Voici revenus le Bien et le Mal. « La littérature et le mal », disait Georges Bataille, et cette intuition de génie paraissait un peu dépassée, romantique. La littérature en Diable ? En Diable parce que purement individuelle ? Comme le sexe ? Nous y voici. Dieu, c’est bien connu, c’est le sexe mis en commun, nié en commun, et qui doit le rester, quoi qu’il arrive. Le mot de Philip Roth, cité par Rushdie, est très profond : « Je m’aperçus tout à coup que ces gens ne me contestaient pas, mais qu’ils me haïssaient. » Ce mot aurait pu être aussi bien de Thomas Bernhard, seul dans son Autriche planétaire. « Plutôt Dieu qu’un écrivain ! » Voilà ce que nous avons à entendre, et c’est autre chose de plus aigu et de plus étrange que « Plutôt Hitler que le Front populaire ! ».
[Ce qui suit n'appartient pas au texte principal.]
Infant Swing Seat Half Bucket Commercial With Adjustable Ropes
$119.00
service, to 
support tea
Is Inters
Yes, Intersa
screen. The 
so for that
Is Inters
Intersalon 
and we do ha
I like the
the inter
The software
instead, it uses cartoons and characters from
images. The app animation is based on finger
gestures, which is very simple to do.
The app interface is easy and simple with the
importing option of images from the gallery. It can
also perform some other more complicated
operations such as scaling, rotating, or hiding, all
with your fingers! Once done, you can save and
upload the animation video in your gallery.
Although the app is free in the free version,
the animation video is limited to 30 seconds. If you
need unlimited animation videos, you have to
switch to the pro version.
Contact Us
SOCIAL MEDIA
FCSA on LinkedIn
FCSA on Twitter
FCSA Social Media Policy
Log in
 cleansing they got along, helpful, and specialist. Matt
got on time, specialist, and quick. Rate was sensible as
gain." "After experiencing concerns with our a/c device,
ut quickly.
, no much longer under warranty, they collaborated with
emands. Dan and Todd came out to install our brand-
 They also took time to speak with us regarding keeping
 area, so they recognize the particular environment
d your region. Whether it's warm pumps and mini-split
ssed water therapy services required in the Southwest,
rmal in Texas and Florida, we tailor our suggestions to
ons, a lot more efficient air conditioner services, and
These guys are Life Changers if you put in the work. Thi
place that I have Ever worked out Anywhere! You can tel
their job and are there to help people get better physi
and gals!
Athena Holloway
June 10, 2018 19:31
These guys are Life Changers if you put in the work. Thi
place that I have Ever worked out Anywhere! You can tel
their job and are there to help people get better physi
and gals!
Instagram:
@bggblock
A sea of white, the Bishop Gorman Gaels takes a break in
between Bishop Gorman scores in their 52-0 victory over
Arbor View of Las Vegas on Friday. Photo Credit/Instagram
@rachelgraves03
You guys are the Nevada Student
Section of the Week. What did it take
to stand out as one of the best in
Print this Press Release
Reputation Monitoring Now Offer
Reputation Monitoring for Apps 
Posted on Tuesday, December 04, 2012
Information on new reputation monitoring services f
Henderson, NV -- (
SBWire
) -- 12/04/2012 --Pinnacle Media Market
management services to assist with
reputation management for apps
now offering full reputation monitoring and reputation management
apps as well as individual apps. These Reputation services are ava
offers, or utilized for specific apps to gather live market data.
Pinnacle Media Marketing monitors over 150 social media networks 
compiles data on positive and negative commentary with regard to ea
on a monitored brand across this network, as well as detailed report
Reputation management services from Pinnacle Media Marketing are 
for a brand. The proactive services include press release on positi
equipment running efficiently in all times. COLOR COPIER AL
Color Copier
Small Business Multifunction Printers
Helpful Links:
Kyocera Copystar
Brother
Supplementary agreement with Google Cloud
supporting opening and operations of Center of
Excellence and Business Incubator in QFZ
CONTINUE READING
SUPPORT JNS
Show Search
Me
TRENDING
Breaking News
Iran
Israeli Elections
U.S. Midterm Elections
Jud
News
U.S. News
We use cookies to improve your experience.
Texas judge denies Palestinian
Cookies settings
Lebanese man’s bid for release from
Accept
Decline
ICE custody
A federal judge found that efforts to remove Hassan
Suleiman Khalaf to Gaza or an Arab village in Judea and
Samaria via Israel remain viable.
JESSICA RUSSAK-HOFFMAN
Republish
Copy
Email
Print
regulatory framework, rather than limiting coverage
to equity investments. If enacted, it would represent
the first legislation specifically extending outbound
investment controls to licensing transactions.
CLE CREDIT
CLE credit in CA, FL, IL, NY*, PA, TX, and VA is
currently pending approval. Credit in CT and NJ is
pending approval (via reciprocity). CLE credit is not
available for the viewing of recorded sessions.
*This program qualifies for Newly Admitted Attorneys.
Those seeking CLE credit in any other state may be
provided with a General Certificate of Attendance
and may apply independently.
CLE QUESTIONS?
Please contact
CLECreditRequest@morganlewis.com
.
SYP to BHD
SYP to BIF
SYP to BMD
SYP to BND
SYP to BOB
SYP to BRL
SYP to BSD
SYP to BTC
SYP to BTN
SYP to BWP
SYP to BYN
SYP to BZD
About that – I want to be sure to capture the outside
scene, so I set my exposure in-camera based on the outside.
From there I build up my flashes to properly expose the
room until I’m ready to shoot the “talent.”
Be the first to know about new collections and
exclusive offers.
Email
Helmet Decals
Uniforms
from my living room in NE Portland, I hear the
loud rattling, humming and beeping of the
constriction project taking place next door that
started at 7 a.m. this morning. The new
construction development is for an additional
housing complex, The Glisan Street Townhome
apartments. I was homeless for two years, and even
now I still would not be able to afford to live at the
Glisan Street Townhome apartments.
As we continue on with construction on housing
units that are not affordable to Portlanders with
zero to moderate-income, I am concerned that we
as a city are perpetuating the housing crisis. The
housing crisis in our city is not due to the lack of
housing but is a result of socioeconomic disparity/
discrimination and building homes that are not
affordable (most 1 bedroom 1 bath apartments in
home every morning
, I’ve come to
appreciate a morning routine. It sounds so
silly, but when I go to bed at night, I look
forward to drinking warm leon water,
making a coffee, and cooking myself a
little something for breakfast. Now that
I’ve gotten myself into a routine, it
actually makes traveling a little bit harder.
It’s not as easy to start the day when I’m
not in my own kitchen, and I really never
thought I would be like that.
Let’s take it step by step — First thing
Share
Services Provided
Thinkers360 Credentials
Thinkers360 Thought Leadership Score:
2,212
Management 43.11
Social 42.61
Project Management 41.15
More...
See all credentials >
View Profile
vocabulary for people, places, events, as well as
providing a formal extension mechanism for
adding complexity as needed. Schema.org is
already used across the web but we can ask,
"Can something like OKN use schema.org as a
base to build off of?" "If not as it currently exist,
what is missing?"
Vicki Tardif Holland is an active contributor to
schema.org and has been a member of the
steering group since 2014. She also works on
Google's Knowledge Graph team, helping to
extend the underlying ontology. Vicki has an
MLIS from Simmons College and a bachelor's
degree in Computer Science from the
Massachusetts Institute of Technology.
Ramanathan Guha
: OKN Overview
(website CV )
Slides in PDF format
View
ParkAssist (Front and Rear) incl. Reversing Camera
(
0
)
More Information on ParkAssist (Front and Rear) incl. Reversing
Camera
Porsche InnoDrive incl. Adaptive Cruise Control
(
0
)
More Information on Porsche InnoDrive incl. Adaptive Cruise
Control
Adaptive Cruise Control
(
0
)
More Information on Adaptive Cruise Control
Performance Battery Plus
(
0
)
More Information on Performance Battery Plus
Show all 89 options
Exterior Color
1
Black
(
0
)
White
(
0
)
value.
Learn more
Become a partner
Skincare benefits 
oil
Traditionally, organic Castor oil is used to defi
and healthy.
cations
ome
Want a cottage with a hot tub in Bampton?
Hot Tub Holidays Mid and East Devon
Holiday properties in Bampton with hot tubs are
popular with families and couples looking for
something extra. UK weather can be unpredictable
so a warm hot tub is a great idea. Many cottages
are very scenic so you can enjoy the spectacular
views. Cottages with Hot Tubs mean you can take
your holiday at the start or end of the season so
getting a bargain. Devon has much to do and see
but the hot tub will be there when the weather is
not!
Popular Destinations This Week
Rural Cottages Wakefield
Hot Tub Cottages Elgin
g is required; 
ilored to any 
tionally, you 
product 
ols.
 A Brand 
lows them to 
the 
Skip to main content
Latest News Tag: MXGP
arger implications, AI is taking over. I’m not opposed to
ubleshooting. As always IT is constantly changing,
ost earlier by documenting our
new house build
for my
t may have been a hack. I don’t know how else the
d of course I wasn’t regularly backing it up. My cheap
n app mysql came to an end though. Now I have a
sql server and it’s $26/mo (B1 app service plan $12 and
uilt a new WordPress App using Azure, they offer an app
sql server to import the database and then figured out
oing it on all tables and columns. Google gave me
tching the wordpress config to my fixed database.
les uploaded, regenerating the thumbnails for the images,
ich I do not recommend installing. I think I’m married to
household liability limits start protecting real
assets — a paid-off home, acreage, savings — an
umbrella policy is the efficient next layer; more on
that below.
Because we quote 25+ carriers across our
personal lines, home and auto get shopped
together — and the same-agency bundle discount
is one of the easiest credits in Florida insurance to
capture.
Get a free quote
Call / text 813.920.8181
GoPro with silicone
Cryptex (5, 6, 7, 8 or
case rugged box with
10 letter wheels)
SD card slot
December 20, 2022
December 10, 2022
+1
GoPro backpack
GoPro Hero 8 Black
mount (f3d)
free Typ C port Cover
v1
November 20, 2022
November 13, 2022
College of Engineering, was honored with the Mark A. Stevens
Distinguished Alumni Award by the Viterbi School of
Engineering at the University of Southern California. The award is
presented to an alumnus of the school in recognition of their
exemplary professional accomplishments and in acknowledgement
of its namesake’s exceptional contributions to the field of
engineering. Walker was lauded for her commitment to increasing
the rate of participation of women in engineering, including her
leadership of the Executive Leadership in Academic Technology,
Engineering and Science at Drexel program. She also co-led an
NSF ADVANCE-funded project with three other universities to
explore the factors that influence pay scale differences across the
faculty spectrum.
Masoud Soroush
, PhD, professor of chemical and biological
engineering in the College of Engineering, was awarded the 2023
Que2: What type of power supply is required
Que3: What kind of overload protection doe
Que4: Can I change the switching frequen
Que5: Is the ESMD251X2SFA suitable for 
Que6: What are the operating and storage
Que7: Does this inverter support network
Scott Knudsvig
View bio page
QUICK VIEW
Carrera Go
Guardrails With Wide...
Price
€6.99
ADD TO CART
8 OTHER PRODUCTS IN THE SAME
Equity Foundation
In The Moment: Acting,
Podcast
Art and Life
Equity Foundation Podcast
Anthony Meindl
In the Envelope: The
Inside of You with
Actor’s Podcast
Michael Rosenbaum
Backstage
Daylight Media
1984 est loin, 1989 est plus prometteur. On commémore beaucoup, mais la présence de Big Brother n’a jamais été plus sensible. Il change de visage, d’accent et de langue, Big Brother ; il parle de race, de peuple, de science, de profit – mais son discours le plus énergique est toujours Dieu, toujours et encore, sans cesse. Il vient de nous apprendre brusquement ce que nous savions déjà et que nous avions décidé d’oublier -, tant cette vérité est gênante. Ce qu’il déteste par-dessus tout, Big Brother, c’est qu’un individu soit incalculable, instable, varié, irréductible comme la littérature même. Et qu’un livre, parfois, le manifeste en plein jour.